Long ago, in a galaxy far, far away, I worked at another media company that strongly believed that annual employee performance reviews were the best way to evaluate and get the most out of its employees.
Of course, in reality, it was an annual nightmare that was dreaded by employees and supervisors alike. The front-end managers hated having to take the time to make it look to the higher executives that they were taking the task seriously, so they filed detailed, nitpicky reports about their subordinates. The employees were stressed out and paranoid. The whole routine created divided ranks in the newsroom. Most importantly, it diverted time and energy away from the company’s core missions.
Reflecting back, I recently asked a top executive with that company if they still provide annual performance reviews.
“No. That kind of died with the digital age. We all live in real-time now,” he said.
Indeed. In this fast-paced, highly competitive era, in which business is conducted – and won or lost – in a heartbeat, the notion of saving up evaluations to spring on employees once a year is futile. And foolish. If managers are not engaged with their team and providing instant, ongoing evaluations and feedback in real-time every day, they cannot be effective leaders.
Consultant Edwin Brown, president and founder of Los Angeles-based Cohen Brown Management Group, says the concept of the annual performance review is one management technique that time has passed by.
Brown is the author of a fascinating new book titled, “The Time Bandit Solution: Recovering Stolen Time You Never Knew You Had.” According to Brown, interruptions cost U.S. companies $588 billion a year.

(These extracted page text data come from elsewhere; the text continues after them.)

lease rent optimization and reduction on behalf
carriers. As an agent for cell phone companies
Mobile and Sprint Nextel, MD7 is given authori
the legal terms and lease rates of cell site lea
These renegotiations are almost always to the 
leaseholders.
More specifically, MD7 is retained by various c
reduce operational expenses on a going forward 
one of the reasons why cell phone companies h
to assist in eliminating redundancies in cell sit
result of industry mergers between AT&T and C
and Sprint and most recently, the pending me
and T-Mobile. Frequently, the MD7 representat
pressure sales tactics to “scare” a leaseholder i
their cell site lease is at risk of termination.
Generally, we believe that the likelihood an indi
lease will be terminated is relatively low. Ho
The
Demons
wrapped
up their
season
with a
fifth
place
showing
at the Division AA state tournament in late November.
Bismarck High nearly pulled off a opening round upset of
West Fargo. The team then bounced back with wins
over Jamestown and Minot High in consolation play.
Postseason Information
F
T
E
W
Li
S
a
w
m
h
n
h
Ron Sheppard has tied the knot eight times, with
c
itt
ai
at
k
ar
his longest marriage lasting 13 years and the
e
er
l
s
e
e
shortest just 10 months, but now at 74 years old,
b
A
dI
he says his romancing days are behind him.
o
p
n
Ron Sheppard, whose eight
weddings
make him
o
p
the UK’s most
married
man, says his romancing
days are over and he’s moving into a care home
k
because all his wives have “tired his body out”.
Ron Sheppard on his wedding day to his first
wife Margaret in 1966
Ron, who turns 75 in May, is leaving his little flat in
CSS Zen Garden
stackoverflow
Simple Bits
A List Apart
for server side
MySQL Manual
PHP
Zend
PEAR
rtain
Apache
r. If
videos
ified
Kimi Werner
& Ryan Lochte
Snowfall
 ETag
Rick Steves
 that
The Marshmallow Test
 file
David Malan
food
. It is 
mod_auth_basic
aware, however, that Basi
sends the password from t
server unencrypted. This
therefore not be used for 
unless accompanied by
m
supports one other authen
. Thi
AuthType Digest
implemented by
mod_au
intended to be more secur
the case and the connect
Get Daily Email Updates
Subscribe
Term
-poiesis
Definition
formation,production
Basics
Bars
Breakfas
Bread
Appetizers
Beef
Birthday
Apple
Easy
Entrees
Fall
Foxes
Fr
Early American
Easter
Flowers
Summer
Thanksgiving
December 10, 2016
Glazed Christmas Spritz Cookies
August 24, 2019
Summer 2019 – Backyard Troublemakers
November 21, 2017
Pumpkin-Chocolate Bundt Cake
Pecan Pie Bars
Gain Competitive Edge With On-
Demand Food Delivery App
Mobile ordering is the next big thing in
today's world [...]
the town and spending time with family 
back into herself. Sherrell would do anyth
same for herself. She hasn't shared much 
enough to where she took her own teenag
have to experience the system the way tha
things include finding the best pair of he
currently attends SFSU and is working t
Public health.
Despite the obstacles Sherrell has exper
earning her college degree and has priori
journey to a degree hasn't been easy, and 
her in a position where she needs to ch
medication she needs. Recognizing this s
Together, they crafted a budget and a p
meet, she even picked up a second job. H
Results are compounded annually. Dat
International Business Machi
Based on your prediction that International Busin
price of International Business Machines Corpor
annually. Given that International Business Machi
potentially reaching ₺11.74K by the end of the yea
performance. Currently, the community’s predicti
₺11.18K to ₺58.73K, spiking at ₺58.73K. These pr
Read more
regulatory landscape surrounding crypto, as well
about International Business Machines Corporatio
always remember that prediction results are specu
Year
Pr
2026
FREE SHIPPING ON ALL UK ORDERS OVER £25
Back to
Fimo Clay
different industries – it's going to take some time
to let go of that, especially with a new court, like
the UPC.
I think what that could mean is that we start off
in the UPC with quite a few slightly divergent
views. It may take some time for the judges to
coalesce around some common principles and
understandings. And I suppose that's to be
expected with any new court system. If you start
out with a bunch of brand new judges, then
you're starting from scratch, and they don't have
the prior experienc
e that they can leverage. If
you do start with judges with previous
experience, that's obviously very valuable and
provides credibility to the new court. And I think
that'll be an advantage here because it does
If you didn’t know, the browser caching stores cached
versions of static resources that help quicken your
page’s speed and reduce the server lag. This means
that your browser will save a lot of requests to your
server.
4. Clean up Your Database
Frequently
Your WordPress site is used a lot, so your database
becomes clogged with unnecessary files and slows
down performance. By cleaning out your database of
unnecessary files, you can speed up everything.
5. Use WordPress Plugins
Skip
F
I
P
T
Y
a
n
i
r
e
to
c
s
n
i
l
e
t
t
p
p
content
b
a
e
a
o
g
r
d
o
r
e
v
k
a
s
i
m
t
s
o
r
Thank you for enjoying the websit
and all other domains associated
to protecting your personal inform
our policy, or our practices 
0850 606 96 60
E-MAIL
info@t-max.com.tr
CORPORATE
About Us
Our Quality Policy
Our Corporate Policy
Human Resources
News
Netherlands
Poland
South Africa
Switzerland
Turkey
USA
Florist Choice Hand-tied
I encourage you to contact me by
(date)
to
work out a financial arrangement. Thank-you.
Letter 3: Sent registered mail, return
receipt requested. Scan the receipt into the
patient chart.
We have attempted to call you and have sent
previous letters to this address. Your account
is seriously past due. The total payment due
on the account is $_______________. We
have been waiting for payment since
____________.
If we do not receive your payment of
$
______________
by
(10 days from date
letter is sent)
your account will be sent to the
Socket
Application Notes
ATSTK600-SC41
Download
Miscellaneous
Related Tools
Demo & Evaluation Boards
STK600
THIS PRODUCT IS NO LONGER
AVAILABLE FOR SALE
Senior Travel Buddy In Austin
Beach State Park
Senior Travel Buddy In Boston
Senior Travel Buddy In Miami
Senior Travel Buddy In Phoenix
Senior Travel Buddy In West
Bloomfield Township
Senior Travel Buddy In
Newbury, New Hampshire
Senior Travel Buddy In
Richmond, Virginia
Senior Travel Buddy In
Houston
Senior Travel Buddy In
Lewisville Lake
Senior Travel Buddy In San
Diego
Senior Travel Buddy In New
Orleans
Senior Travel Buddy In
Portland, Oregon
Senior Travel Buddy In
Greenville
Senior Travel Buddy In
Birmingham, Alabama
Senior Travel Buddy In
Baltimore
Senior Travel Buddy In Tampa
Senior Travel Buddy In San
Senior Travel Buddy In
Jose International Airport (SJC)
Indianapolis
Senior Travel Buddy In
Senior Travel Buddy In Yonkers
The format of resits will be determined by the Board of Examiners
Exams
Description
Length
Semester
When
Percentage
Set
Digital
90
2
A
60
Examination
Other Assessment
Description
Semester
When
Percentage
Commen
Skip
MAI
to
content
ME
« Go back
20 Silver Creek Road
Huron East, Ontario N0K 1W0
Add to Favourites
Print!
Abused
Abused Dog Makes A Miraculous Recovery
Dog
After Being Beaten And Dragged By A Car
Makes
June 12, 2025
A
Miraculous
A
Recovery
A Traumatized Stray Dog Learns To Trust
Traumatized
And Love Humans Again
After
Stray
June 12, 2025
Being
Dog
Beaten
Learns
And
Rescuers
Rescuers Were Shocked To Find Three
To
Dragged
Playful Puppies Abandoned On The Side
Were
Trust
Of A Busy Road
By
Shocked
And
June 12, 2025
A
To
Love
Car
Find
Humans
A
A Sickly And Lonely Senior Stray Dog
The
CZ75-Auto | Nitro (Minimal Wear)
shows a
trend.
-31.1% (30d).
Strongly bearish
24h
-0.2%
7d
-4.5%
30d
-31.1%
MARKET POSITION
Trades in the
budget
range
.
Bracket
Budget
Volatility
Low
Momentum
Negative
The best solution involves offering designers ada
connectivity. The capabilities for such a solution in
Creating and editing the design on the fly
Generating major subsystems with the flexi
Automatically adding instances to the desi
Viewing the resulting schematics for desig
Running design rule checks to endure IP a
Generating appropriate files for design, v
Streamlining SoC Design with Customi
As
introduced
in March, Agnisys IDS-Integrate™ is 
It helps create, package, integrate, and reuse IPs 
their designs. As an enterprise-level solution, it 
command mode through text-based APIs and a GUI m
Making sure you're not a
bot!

“Why create an atmosphere that deliberately exposes people to being distracted from their work?” Brown answered in an email about his new book. “I also wholeheartedly agree with your thoughts about not making employees focus on things that are not their ‘Critical Few.’ Every one of us has what I call our ‘Critical Few’ – those activities that left undone would threaten our job, health, relationships with loved ones and things of that high order. By definition, there are not too many of them. But there are a ton of activities that constantly intervene if we let them – those are our ‘Minor Many’ – the lesser things that could wait, or be delegated, or be batched up together to be done more efficiently. I would definitely include in the ‘Minor Many’ those compliant types of activities that various groups within an organization can demand of employees. Filling out forms, reporting detailed metrics, status reports, satisfaction surveys, engagement surveys – and all those evaluations…Look, an organization of any size inevitably takes on some bureaucracy, but it’s the job of management to protect one of the company’s most valuable assets – the time and attention of their employees. Instead, it often appears, time gets treated like a fungible commodity.”
Too often, companies get bogged down in an “interruption culture,” Brown said. If such interruptions were minimized, it would be like doubling a company’s workforce, without paying a nickel more for payroll, training or benefits, he said.